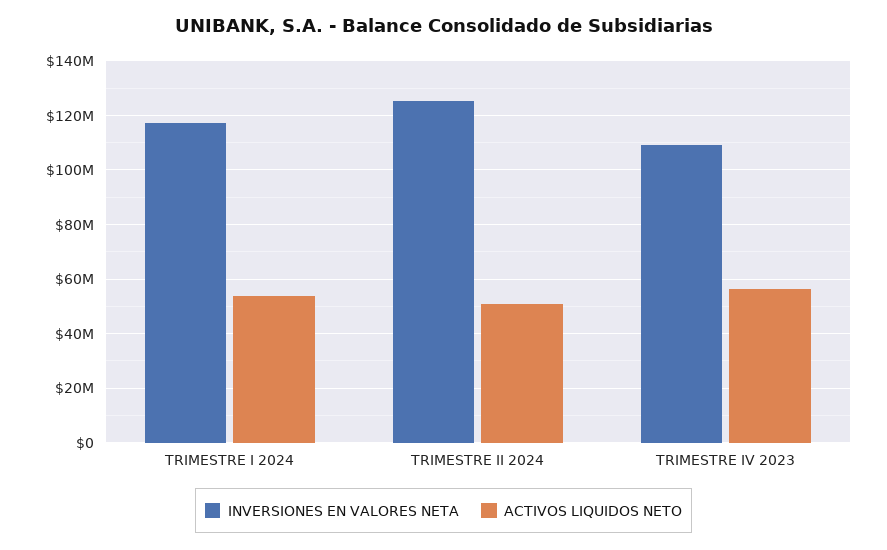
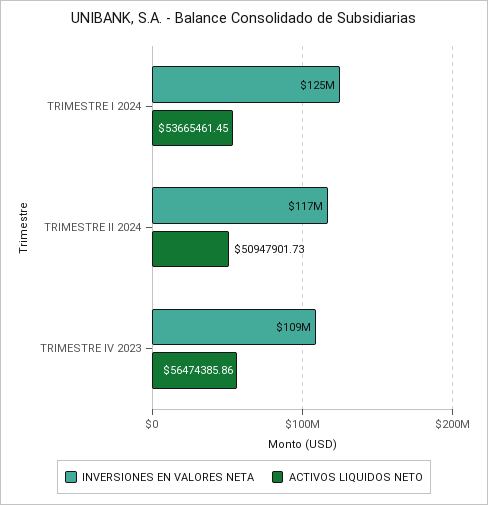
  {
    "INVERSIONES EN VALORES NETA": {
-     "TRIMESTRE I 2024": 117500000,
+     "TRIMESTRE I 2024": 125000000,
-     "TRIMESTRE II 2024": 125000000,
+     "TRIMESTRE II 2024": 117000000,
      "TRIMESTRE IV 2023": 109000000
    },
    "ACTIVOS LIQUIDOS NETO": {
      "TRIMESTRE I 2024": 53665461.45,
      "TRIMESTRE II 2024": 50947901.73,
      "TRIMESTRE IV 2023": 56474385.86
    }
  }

* * *

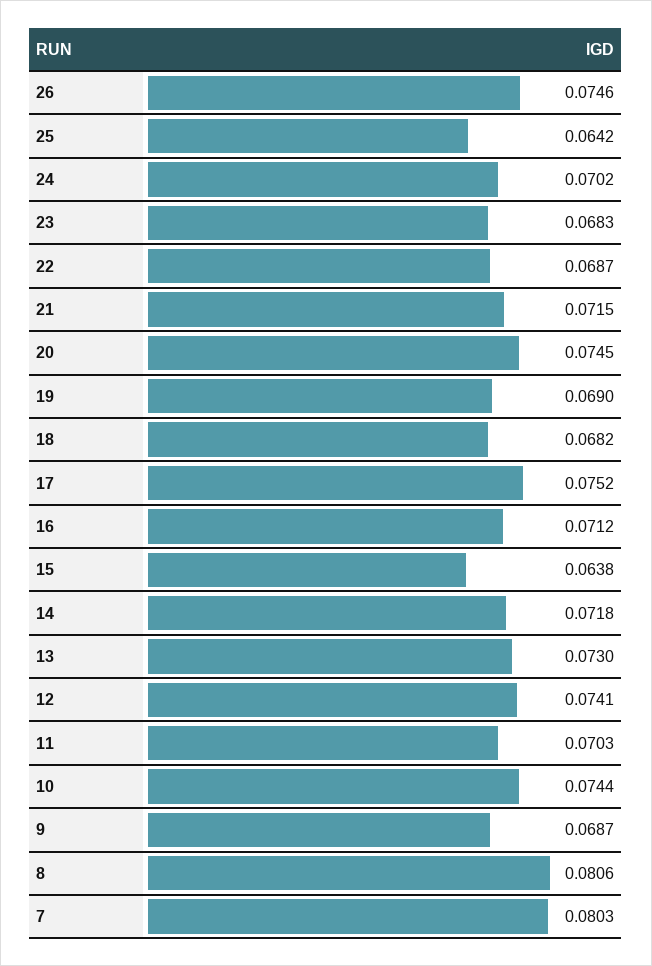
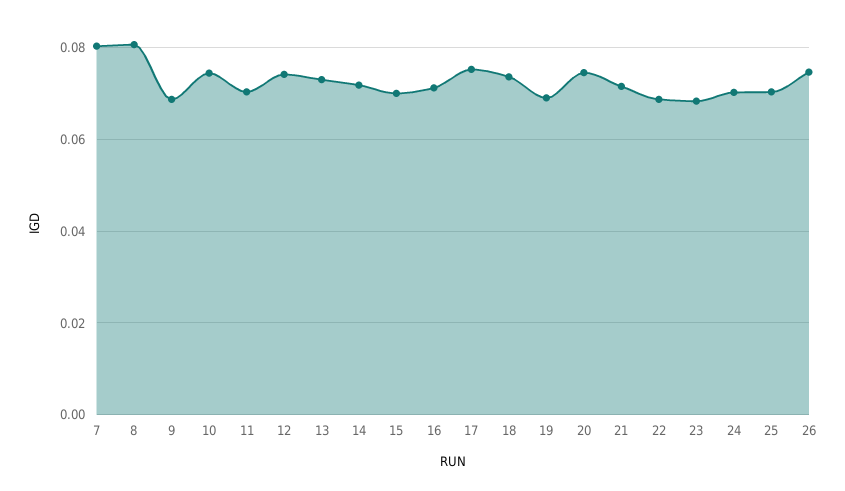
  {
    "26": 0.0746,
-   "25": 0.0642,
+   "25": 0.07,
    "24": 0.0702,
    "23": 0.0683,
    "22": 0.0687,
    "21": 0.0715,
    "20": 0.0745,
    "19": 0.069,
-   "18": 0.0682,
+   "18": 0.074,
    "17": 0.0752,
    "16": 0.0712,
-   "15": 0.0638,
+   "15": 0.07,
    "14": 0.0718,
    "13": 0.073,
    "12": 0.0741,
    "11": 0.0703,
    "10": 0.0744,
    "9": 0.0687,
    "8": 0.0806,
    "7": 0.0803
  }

• _EXERCISE REQUIREMENTS_
Each line in the records above that contains the word "TRIMESTRE" must be copied.

• _SOLUTION TO THIS TASK_
-     "TRIMESTRE I 2024": 117500000,
+     "TRIMESTRE I 2024": 125000000,
-     "TRIMESTRE II 2024": 125000000,
+     "TRIMESTRE II 2024": 117000000,
      "TRIMESTRE IV 2023": 109000000
      "TRIMESTRE I 2024": 53665461.45,
      "TRIMESTRE II 2024": 50947901.73,
      "TRIMESTRE IV 2023": 56474385.86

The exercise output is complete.